The fact that we continue to see significant and persistent gaps in educational outcomes and opportunities in Australia reflecting sociology-economic standing and sustained intergenerational or so-called post-code inequality.
And that our approach to the education of our First Nations children and communities, including education in language, is not delivering what is needed for those individuals and communities to thrive.
- To paraphrase First Nations educators, ‘our way of educating is good for all, your way of educating is very bad for us’.
- The dearth of First Nations leadership positions in the school system, including especially in regions with larger First Nations populations, is also weighing on progress.
All of this is reflected in and by the following:
- Australian schools have some of the highest levels of social segregation and this trend has worsened over time. (Department of Education).
- Non-Indigenous students achieve substantially higher and significantly different NAPLAN results across all measures than Indigenous students.
- Results for reading and numeracy for Aboriginal and Torres Strait Islander students, those in outer regional and remote areas, and those whose parents have low educational attainment are consistently below the outcomes of the general student population.
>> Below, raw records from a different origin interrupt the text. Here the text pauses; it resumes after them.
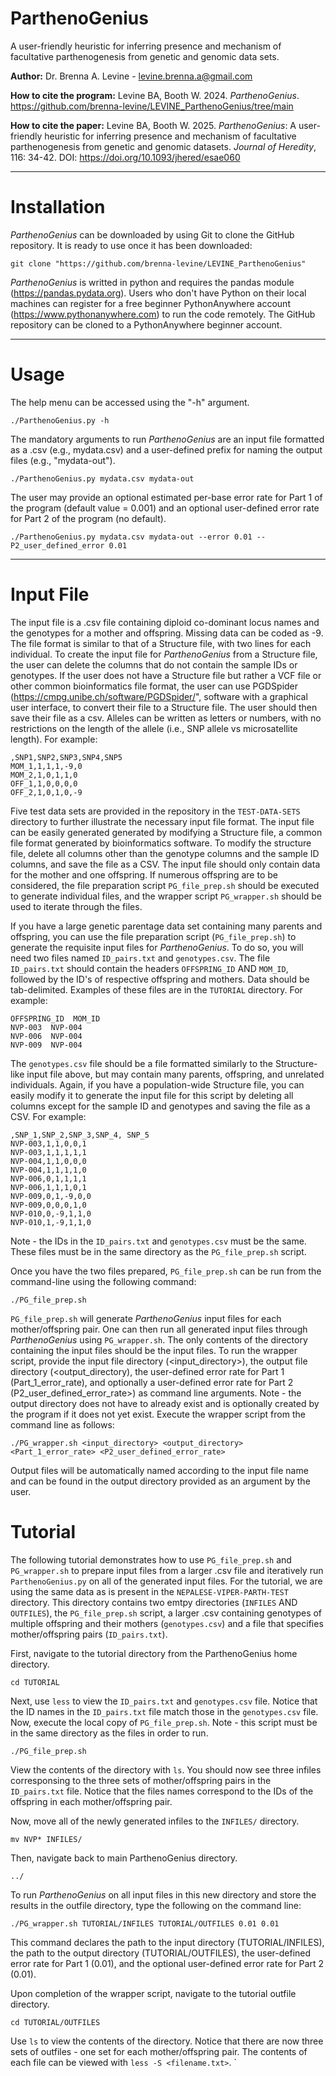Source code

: # ParthenoGenius
A user-friendly heuristic for inferring presence and mechanism of facultative parthenogenesis from genetic and genomic data sets.

**Author:** Dr. Brenna A. Levine - levine.brenna.a@gmail.com

**How to cite the program:** Levine BA, Booth W. 2024. _ParthenoGenius_. https://github.com/brenna-levine/LEVINE_ParthenoGenius/tree/main

**How to cite the paper:** Levine BA, Booth W. 2025. _ParthenoGenius_: A user-friendly heuristic for inferring presence and mechanism of facultative parthenogenesis from genetic and genomic datasets. _Journal of Heredity_, 116: 34-42. DOI: https://doi.org/10.1093/jhered/esae060



____________________________________________

# Installation

*ParthenoGenius* can be downloaded by using Git to clone the GitHub repository. It is ready to use once it has been downloaded:
```
git clone "https://github.com/brenna-levine/LEVINE_ParthenoGenius"
```
*ParthenoGenius* is writted in python and requires the pandas module (https://pandas.pydata.org). Users who don't have Python on their local machines can register for a free beginner PythonAnywhere account (https://www.pythonanywhere.com) to run the code remotely. The GitHub repository can be cloned to a PythonAnywhere beginner account.

____________________________________________

# Usage

The help menu can be accessed using the "-h" argument.

```
./ParthenoGenius.py -h
```
The mandatory arguments to run *ParthenoGenius* are an input file formatted as a .csv (e.g., mydata.csv) and a user-defined prefix for naming the output files (e.g., "mydata-out").

```
./ParthenoGenius.py mydata.csv mydata-out
```

The user may provide an optional estimated per-base error rate for Part 1 of the program (default value = 0.001) and an optional user-defined error rate for Part 2 of the program (no default).
```
./ParthenoGenius.py mydata.csv mydata-out --error 0.01 --P2_user_defined_error 0.01
```
_________________________________________________

# Input File

The input file is a .csv file containing diploid co-dominant locus names and the genotypes for a mother and offspring. Missing data can be coded as -9. The file format is similar to that of a Structure file, with two lines for each individual. To create the input file for *ParthenoGenius* from a Structure file, the user can delete the columns that do not contain the sample IDs or genotypes. If the user does not have a Structure file but rather a VCF file or other common bioinformatics file format, the user can use PGDSpider (https://cmpg.unibe.ch/software/PGDSpider/", software with a graphical user interface, to convert their file to a Structure file. The user should then save their file as a csv. Alleles can be written as letters or numbers, with no restrictions on the length of the allele (i.e., SNP allele vs microsatellite length). For example:

```
,SNP1,SNP2,SNP3,SNP4,SNP5
MOM_1,1,1,1,-9,0
MOM_2,1,0,1,1,0
OFF_1,1,0,0,0,0
OFF_2,1,0,1,0,-9
```
Five test data sets are provided in the repository in the ```TEST-DATA-SETS``` directory to further illustrate the necessary input file format. The input file can be easily generated generated by modifying a Structure file, a common file format generated by bioinformatics software. To modify the structure file, delete all columns other than the genotype columns and the sample ID columns, and save the file as a CSV. The input file should only contain data for the mother and one offspring. If numerous offspring are to be considered, the file preparation script ```PG_file_prep.sh``` should be executed to generate individual files, and the wrapper script ```PG_wrapper.sh``` should be used to iterate through the files.

If you have a large genetic parentage data set containing many parents and offspring, you can use the file preparation script (```PG_file_prep.sh```) to generate the requisite input files for *ParthenoGenius*. To do so, you will need two files named ```ID_pairs.txt``` and ```genotypes.csv```.
The file ```ID_pairs.txt``` should contain the headers ```OFFSPRING_ID``` AND ```MOM_ID```, followed by the ID's of respective offspring and mothers. Data should be tab-delimited. Examples of these files are in the ```TUTORIAL``` directory. For example:
```
OFFSPRING_ID  MOM_ID
NVP-003  NVP-004
NVP-006  NVP-004
NVP-009  NVP-004
```
The ```genotypes.csv``` file should be a file formatted similarly to the Structure-like input file above, but may contain many parents, offspring, and unrelated individuals. Again, if you have a population-wide Structure file, you can easily modify it to generate the input file for this script by deleting all columns except for the sample ID and genotypes and saving the file as a CSV. For example:
```
,SNP_1,SNP_2,SNP_3,SNP_4, SNP_5
NVP-003,1,1,0,0,1
NVP-003,1,1,1,1,1
NVP-004,1,1,0,0,0
NVP-004,1,1,1,1,0
NVP-006,0,1,1,1,1
NVP-006,1,1,1,0,1
NVP-009,0,1,-9,0,0
NVP-009,0,0,0,1,0
NVP-010,0,-9,1,1,0
NVP-010,1,-9,1,1,0
```
Note - the IDs in the ```ID_pairs.txt``` and ```genotypes.csv``` must be the same. These files must be in the same directory as the ```PG_file_prep.sh``` script.

Once you have the two files prepared, ```PG_file_prep.sh``` can be run from the command-line using the following command:

```./PG_file_prep.sh```


```PG_file_prep.sh``` will generate *ParthenoGenius* input files for each mother/offspring pair. One can then run all generated input files through *ParthenoGenius* using ```PG_wrapper.sh```.
The only contents of the directory containing the input files should be the input files. To run the wrapper script, provide the input file directory (<input_directory>), the output file directory (<output_directory), the user-defined error rate for Part 1 (Part_1_error_rate), and optionally a user-defined error rate for Part 2 (P2_user_defined_error_rate>) as command line arguments. Note - the output directory does not have to already exist and is optionally created by the program if it does not yet exist. Execute the wrapper script from the command line as follows:

```./PG_wrapper.sh <input_directory> <output_directory> <Part_1_error_rate> <P2_user_defined_error_rate>```

Output files will be automatically named according to the input file name and can be found in the output directory provided as an argument by the user. 

# Tutorial

The following tutorial demonstrates how to use ```PG_file_prep.sh``` and ```PG_wrapper.sh``` to prepare input files from a larger .csv file and iteratively run ```ParthenoGenius.py``` on all of the generated input files. For the tutorial, we are using the same data as is present in the ```NEPALESE-VIPER-PARTH-TEST``` directory. This directory contains two emtpy directories (```INFILES``` AND ```OUTFILES```), the ```PG_file_prep.sh``` script, a larger .csv containing genotypes of multiple offspring and their mothers (```genotypes.csv```) and a file that specifies mother/offspring pairs (```ID_pairs.txt```).

First, navigate to the tutorial directory from the ParthenoGenius home directory.

```cd TUTORIAL```

Next, use ```less``` to view the ```ID_pairs.txt``` and ```genotypes.csv``` file. Notice that the ID names in the ```ID_pairs.txt``` file match those in the ```genotypes.csv``` file. Now, execute the local copy of ```PG_file_prep.sh```. Note - this script must be in the same directory as the files in order to run.

```./PG_file_prep.sh```

View the contents of the directory with ```ls```. You should now see three infiles corresponsing to the three sets of mother/offspring pairs in the ```ID_pairs.txt``` file. Notice that the files names correspond to the IDs of the offspring in each mother/offspring pair.

Now, move all of the newly generated infiles to the ```INFILES/``` directory.

```mv NVP* INFILES/```

Then, navigate back to main ParthenoGenius directory.

```../```

To run *ParthenoGenius* on all input files in this new directory and store the results in the outfile directory, type the following on the command line:

```./PG_wrapper.sh TUTORIAL/INFILES TUTORIAL/OUTFILES 0.01 0.01```

This command declares the path to the input directory (TUTORIAL/INFILES), the path to the output directory (TUTORIAL/OUTFILES), the user-defined error rate for Part 1 (0.01), and the optional user-defined error rate for Part 2 (0.01).

Upon completion of the wrapper script, navigate to the tutorial outfile directory.

```cd TUTORIAL/OUTFILES```

Use ```ls``` to view the contents of the directory. Notice that there are now three sets of outfiles - one set for each mother/offspring pair. The contents of each file can be viewed with ```less -S <filename.txt>```.
`






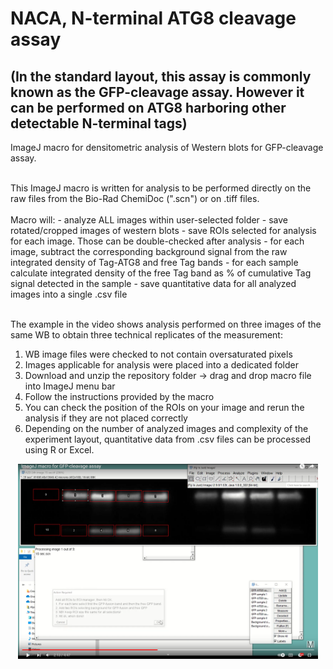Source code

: # NACA, N-terminal ATG8 cleavage assay 
## (In the standard layout, this assay is commonly known as the GFP-cleavage assay. However it can be performed on ATG8 harboring other detectable N-terminal tags)
ImageJ macro for densitometric analysis of Western blots for GFP-cleavage assay. 
<br>
 
</br>
This ImageJ macro is written for analysis to be performed directly on the raw files from the Bio-Rad ChemiDoc (".scn") or on .tiff files.
<br>
 
</br>
Macro will:
- analyze ALL images within user-selected folder
- save rotated/cropped images of western blots
- save ROIs selected for analysis for each image. Those can be double-checked after analysis
- for each image, subtract the corresponding background signal from the raw integrated density of Tag-ATG8 and free Tag bands
- for each sample calculate integrated density of the free Tag band as % of cumulative Tag signal detected in the sample
- save quantitative data for all analyzed images into a single .csv file
<br>
 
</br>

The example in the video shows analysis performed on three images of the same WB to obtain three technical replicates of the measurement:
1. WB image files were checked to not contain oversaturated pixels
2. Images applicable for analysis were placed into a dedicated folder
3. Download and unzip the repository folder -> drag and drop macro file into ImageJ menu bar
4. Follow the instructions provided by the macro
5. You can check the position of the ROIs on your image and rerun the analysis if they are not placed correctly
6. Depending on the number of analyzed images and complexity of the experiment layout, quantitative data from .csv files can be processed using R or Excel.

<p align="center"> <a href="https://youtu.be/zbv4CxE57vA"><img src="https://github.com/AlyonaMinina/GFP-cleavage-assay/blob/main/Images/GFP-cleavage%20assay%20preview.PNG" width = 480> </img></a></p>



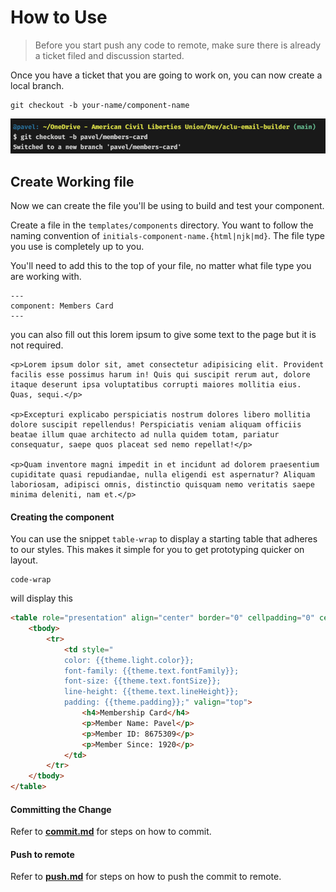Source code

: # How to Use

> Before you start push any code to remote, make sure there is already a ticket filed and discussion started.

Once you have a ticket that you are going to work on, you can now create a local branch.

```
git checkout -b your-name/component-name
```

![git checkout](../static/screenshots/git-new-branch.png)

## Create Working file

Now we can create the file you'll be using to build and test your component.

Create a file in the `templates/components` directory. You want to follow the naming convention of `initials-component-name.{html|njk|md}`. The file type you use is completely up to you.

You'll need to add this to the top of your file, no matter what file type you are working with.

<!-- prettier-ignore-start -->
```
---
component: Members Card
---
```
<!-- prettier-ignore-end -->

you can also fill out this lorem ipsum to give some text to the page but it is not required.

<!-- prettier-ignore-start -->
```
<p>Lorem ipsum dolor sit, amet consectetur adipisicing elit. Provident facilis esse possimus harum in! Quis qui suscipit rerum aut, dolore itaque deserunt ipsa voluptatibus corrupti maiores mollitia eius. Quas, sequi.</p>

<p>Excepturi explicabo perspiciatis nostrum dolores libero mollitia dolore suscipit repellendus! Perspiciatis veniam aliquam officiis beatae illum quae architecto ad nulla quidem totam, pariatur consequatur, saepe quos placeat sed nemo repellat!</p>

<p>Quam inventore magni impedit in et incidunt ad dolorem praesentium cupiditate quasi repudiandae, nulla eligendi est aspernatur? Aliquam laboriosam, adipisci omnis, distinctio quisquam nemo veritatis saepe minima deleniti, nam et.</p>

```
<!-- prettier-ignore-end -->

#### Creating the component

You can use the snippet `table-wrap` to display a starting table that adheres to our styles. This makes it simple for you to get prototyping quicker on layout.

<!-- prettier-ignore-start -->
```
code-wrap
```
<!-- prettier-ignore-end -->

will display this

<!-- prettier-ignore-start -->
```html
<table role="presentation" align="center" border="0" cellpadding="0" cellspacing="0" class="emailwrapto100pc" width="{{theme.width}}" style="margin-bottom: 15px;">
	<tbody>
		<tr>
			<td style="
			color: {{theme.light.color}};
			font-family: {{theme.text.fontFamily}};
			font-size: {{theme.text.fontSize}};
			line-height: {{theme.text.lineHeight}};
			padding: {{theme.padding}};" valign="top">
				<h4>Membership Card</h4>
				<p>Member Name: Pavel</p>
				<p>Member ID: 8675309</p>
				<p>Member Since: 1920</p>
			</td>
		</tr>
	</tbody>
</table>
```
<!-- prettier-ignore-end -->

#### Committing the Change

Refer to [**commit.md**](commit.md) for steps on how to commit.

#### Push to remote

Refer to [**push.md**](push.md) for steps on how to push the commit to remote.
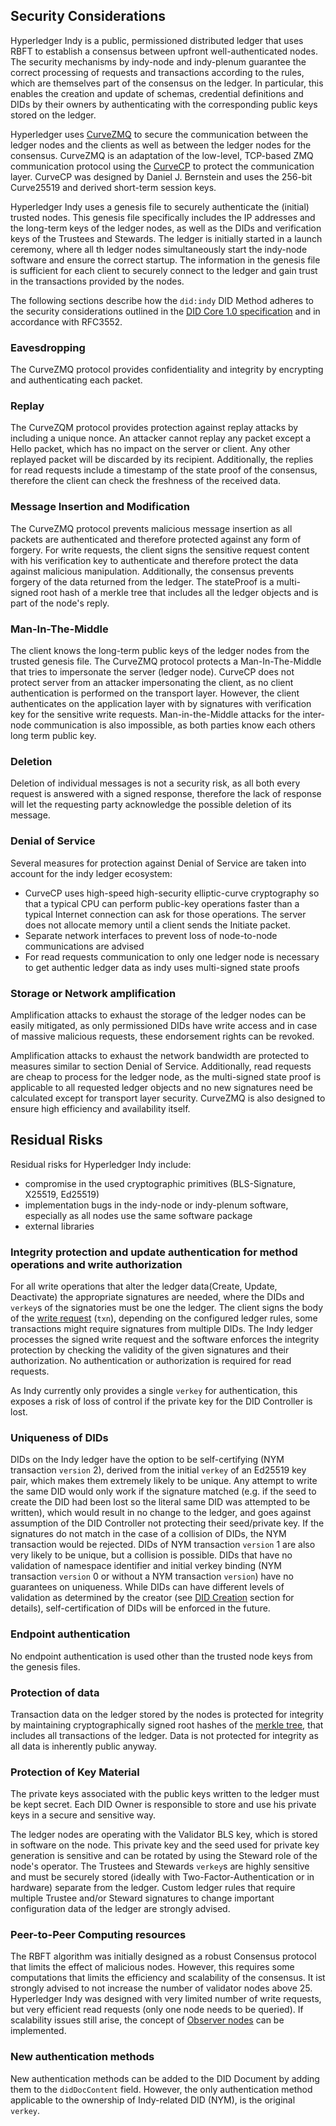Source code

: ## Security Considerations

Hyperledger Indy is a public, permissioned distributed ledger that uses RBFT to establish a consensus between upfront well-authenticated nodes. The security mechanisms by indy-node and indy-plenum guarantee the correct processing of requests and transactions according to the rules, which are themselves part of the consensus on the ledger. In particular, this enables the creation and update of schemas, credential definitions and DIDs by their owners by authenticating with the corresponding public keys stored on the ledger.

Hyperledger uses [CurveZMQ](http://curvezmq.org/page:read-the-docs#toc3) to secure the communication between the ledger nodes and the clients as well as between the ledger nodes for the consensus. CurveZMQ is an adaptation of the low-level, TCP-based ZMQ communication protocol using the [CurveCP](http://curvecp.org/) to protect the communication layer. CurveCP was designed by Daniel J. Bernstein and uses the 256-bit Curve25519 and derived short-term session keys.

Hyperledger Indy uses a genesis file to securely authenticate the (initial) trusted nodes. This genesis file specifically includes the IP addresses and the long-term keys of the ledger nodes, as well as the DIDs and verification keys of the Trustees and Stewards. The ledger is initially started in a launch ceremony, where all th ledger nodes simultaneously start the indy-node software and ensure the correct startup. The information in the genesis file is sufficient for each client to securely connect to the ledger and gain trust in the transactions provided by the nodes.

The following sections describe how the `did:indy` DID Method adheres to the security considerations outlined in the [DID Core 1.0 specification](https://w3c.github.io/did-core) and in accordance with RFC3552.

### Eavesdropping

The CurveZMQ protocol provides confidentiality and integrity by encrypting and authenticating each packet.

### Replay

The CurveZQM protocol provides protection against replay attacks by including a unique nonce. An attacker cannot replay any packet except a Hello packet, which has no impact on the server or client. Any other replayed packet will be discarded by its recipient.
Additionally, the replies for read requests include a timestamp of the state proof of the consensus, therefore the client can check the freshness of the received data.

### Message Insertion and Modification

The CurveZMQ protocol prevents malicious message insertion as all packets are authenticated and therefore protected against any form of forgery.
For write requests, the client signs the sensitive request content with his verification key to authenticate and therefore protect the data against malicious manipulation.
Additionally, the consensus prevents forgery of the data returned from the ledger. The stateProof is a multi-signed root hash of a merkle tree that includes all the ledger objects and is part of the node's reply.

### Man-In-The-Middle

The client knows the long-term public keys of the ledger nodes from the trusted genesis file. The CurveZMQ protocol protects a Man-In-The-Middle that tries to impersonate the server (ledger node). CurveCP does not protect server from an attacker impersonating the client, as no client authentication is performed on the transport layer. However, the client authenticates on the application layer with by signatures with verification key for the sensitive write requests.
Man-in-the-Middle attacks for the inter-node communication is also impossible, as both parties know each others long term public key.

### Deletion

Deletion of individual messages is not a security risk, as all both every request is answered with a signed response, therefore the lack of response will let the requesting party acknowledge the possible deletion of its message.

### Denial of Service

Several measures for protection against Denial of Service are taken into account for the indy ledger ecosystem:

- CurveCP uses high-speed high-security elliptic-curve cryptography so that a typical CPU can perform public-key operations faster than a typical Internet connection can ask for those operations. The server does not allocate memory until a client sends the Initiate packet.
- Separate network interfaces to prevent loss of node-to-node communications are advised
- For read requests communication to only one ledger node is necessary to get authentic ledger data as indy uses multi-signed state proofs

### Storage or Network amplification

Amplification attacks to exhaust the storage of the ledger nodes can be easily mitigated, as only permissioned DIDs have write access and in case of massive malicious requests, these endorsement rights can be revoked.

Amplification attacks to exhaust the network bandwidth are protected to measures similar to section Denial of Service. Additionally, read requests are cheap to process for the ledger node, as the multi-signed state proof is applicable to all requested ledger objects and no new signatures need be calculated except for transport layer security. CurveZMQ is also designed to ensure high efficiency and availability itself.

## Residual Risks

Residual risks for Hyperledger Indy include:

- compromise in the used cryptographic primitives (BLS-Signature, X25519, Ed25519)
- implementation bugs in the indy-node or indy-plenum software, especially as all nodes use the same software package
- external libraries

### Integrity protection and update authentication for method operations and write authorization

For all write operations that alter the ledger data(Create, Update, Deactivate) the appropriate signatures are needed, where the DIDs and `verkey`s of the signatories must be one the ledger. The client signs the body of the [write request](https://github.com/hyperledger/indy-node/blob/master/docs/source/requests.md#reply-structure-for-write-requests) (`txn`), depending on the configured ledger rules, some transactions might require signatures from multiple DIDs. The Indy ledger processes the signed write request and the software enforces the integrity protection by checking the validity of the given signatures and their authorization. No authentication or authorization is required for read requests.

As Indy currently only provides a single `verkey` for authentication, this exposes a risk of loss of control if the  private key for the DID Controller is lost.

### Uniqueness of DIDs

DIDs on the Indy ledger have the option to be self-certifying (NYM transaction `version` 2), derived from the initial `verkey` of an Ed25519 key pair, which makes them extremely likely to be unique. Any attempt to write the same DID would only work if the signature matched (e.g. if the seed to create the DID had been lost so the literal same DID was attempted to be written), which would result in no change to the ledger, and goes against assumption of the DID Controller not protecting their seed/private key. If the signatures do not match in the case of a collision of DIDs, the NYM transaction would be rejected. DIDs of NYM transaction `version` 1 are also very likely to be unique, but a collision is possible. DIDs that have no validation of namespace identifier and initial verkey binding (NYM transaction `version` 0 or without a NYM transaction `version`) have no guarantees on uniqueness. While DIDs can have different levels of validation as determined by the creator (see [DID Creation](#creation) section for details), self-certification of DIDs will be enforced in the future.

### Endpoint authentication

No endpoint authentication is used other than the trusted node keys from the genesis files.

### Protection of data

Transaction data on the ledger stored by the nodes is protected for integrity by maintaining cryptographically signed root hashes of the [merkle tree](https://github.com/hyperledger/indy-plenum/blob/master/docs/source/storage.md), that includes all transactions of the ledger. Data is not protected for integrity as all data is inherently public anyway.

### Protection of Key Material

The private keys associated with the public keys written to the ledger must be kept secret. Each DID Owner is responsible to store and use his private keys in a secure and sensitive way.

The ledger nodes are operating with the Validator BLS key, which is stored in software on the node. This private key and the seed used for private key generation is sensitive and can be rotated by using the Steward role of the node's operator. The Trustees and Stewards `verkey`s are highly sensitive and must be securely stored (ideally with Two-Factor-Authentication or in hardware) separate from the ledger. Custom ledger rules that require multiple Trustee and/or Steward signatures to change important configuration data of the ledger are strongly advised.

### Peer-to-Peer Computing resources

The RBFT algorithm was initially designed as a robust Consensus protocol that limits the effect of malicious nodes. However, this requires some computations that limits the efficiency and scalability of the consensus. It ist strongly advised to not increase the number of validator nodes above 25. Hyperledger Indy was designed with very limited number of write requests, but very efficient read requests (only one node needs to be queried). If scalability issues still arise, the concept of [Observer nodes](https://github.com/hyperledger/indy-plenum/blob/master/design/observers.md) can be implemented.

### New authentication methods

New authentication methods can be added to the DID Document by adding them to the `didDocContent` field. However, the only authentication method applicable to the ownership of Indy-related DID (NYM), is the original `verkey`.
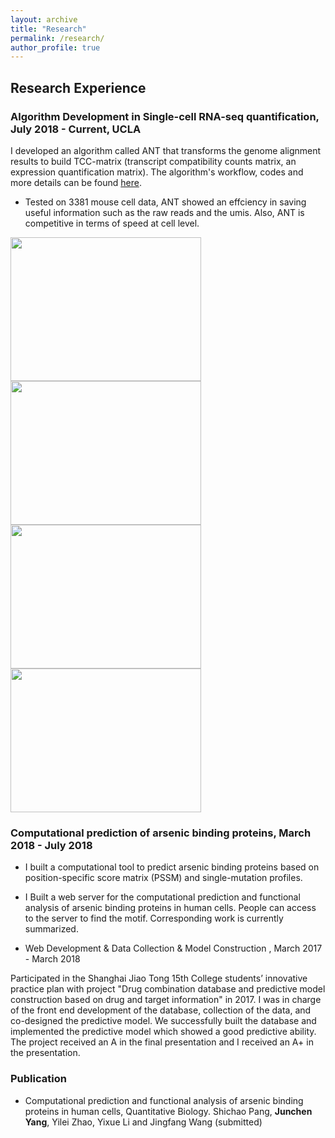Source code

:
 ```yaml
---
layout: archive
title: "Research"
permalink: /research/
author_profile: true
---
```


Research Experience
--------------

### Algorithm Development in Single-cell RNA-seq quantification, July 2018 - Current, UCLA

I developed an algorithm called ANT that transforms the genome alignment results to build TCC-matrix (transcript compatibility counts matrix, an expression quantification matrix). The algorithm's workflow, codes and more details can be found [here](https://github.com/KevinBastianYang/ANT).

* Tested on 3381 mouse cell data, ANT showed an effciency in saving useful information such as the raw reads and the umis. Also, ANT is competitive in terms of speed at cell level.

<img src="https://jcyang.net/jcyang.github.io/images/7.PNG" class="floatpic" align= "center" width="305" height="230">
<img src="https://jcyang.net/jcyang.github.io/images/8.PNG" class="floatpic"  align = "center" width="305" height="230"> 

<img src="https://jcyang.net/jcyang.github.io/images/9.PNG" class="floatpic" align = "center" width="305" height="230"> 
<img src="https://jcyang.net/jcyang.github.io/images/10.jpg" class="floatpic" align = "center" width="305" height="230"> 

### Computational prediction of arsenic binding proteins, March 2018 - July 2018

* I built a computational tool to predict arsenic binding proteins based on position-specific score matrix (PSSM) and single-mutation profiles. 

* I Built a web server for the computational prediction and functional analysis of arsenic binding proteins in human cells. People can access to the server to find the motif. Corresponding work is currently summarized.

- Web Development & Data Collection & Model Construction  , March 2017 - March 2018

Participated in the Shanghai Jiao Tong 15th College students’ innovative practice plan with project "Drug combination database and predictive model construction based on drug and target information" in 2017. I was in charge of the front end development of the database, collection of the data, and co-designed the predictive model. We successfully built the database and implemented the predictive model which showed a good predictive ability. The project received an A in the final presentation and I received an A+ in the presentation.

### Publication

- Computational prediction and functional analysis of arsenic binding proteins in human cells, Quantitative Biology. Shichao Pang, <b>Junchen Yang</b>, Yilei Zhao, Yixue Li and Jingfang Wang (submitted)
By year 9, these differences can be as great as the equivalent of 5 years of learning (Productivity Commission).
Meanwhile, those young people that are finishing school and advancing to tertiary education in an environment of high costs of living, are being expected to place big bets – that is, accumulate significant debt – on their future, often through multi-year courses, when the Federal Government itself acknowledges that information on available courses and potential labour market outcomes are spread across many sources with inconsistent links to careers information. Anecdotally, at my children’s government high school, career advisors seemed unable to provide insights on new career paths, sticking to the well known, accountant path for those good at maths, nursing and the law.
Perhaps not surprisingly, early this year the AFR reported Federal Education Department data showing that 25.4 per cent of students who commenced their studies in 2017 had dropped out by the end of 2022 – the highest rate since records began in 2005 – and 1.3 percentage points higher than the previous corresponding period. We should be deeply concerned by this.
These observations should not be read as, nor do they pretend to represent, a comprehensive analysis of a complex sector and issues, but instead aim to be a provocation around data and information that points to the risk of young people disengaging from a core institution that should be seen as providing a foundation for future prosperity, wellbeing and success.
What sits underneath my observations and thoughts are some very personal reflections as a parent with experience of the system through the eyes of three children over the course of 20+ years and concerns about how the system is faring, in the context of providing an environment and education that is stimulating, relevant, safe and consistent with the mental health, wellbeing and positive engagement of today’s young people. In other words, one that today’s young people buy into.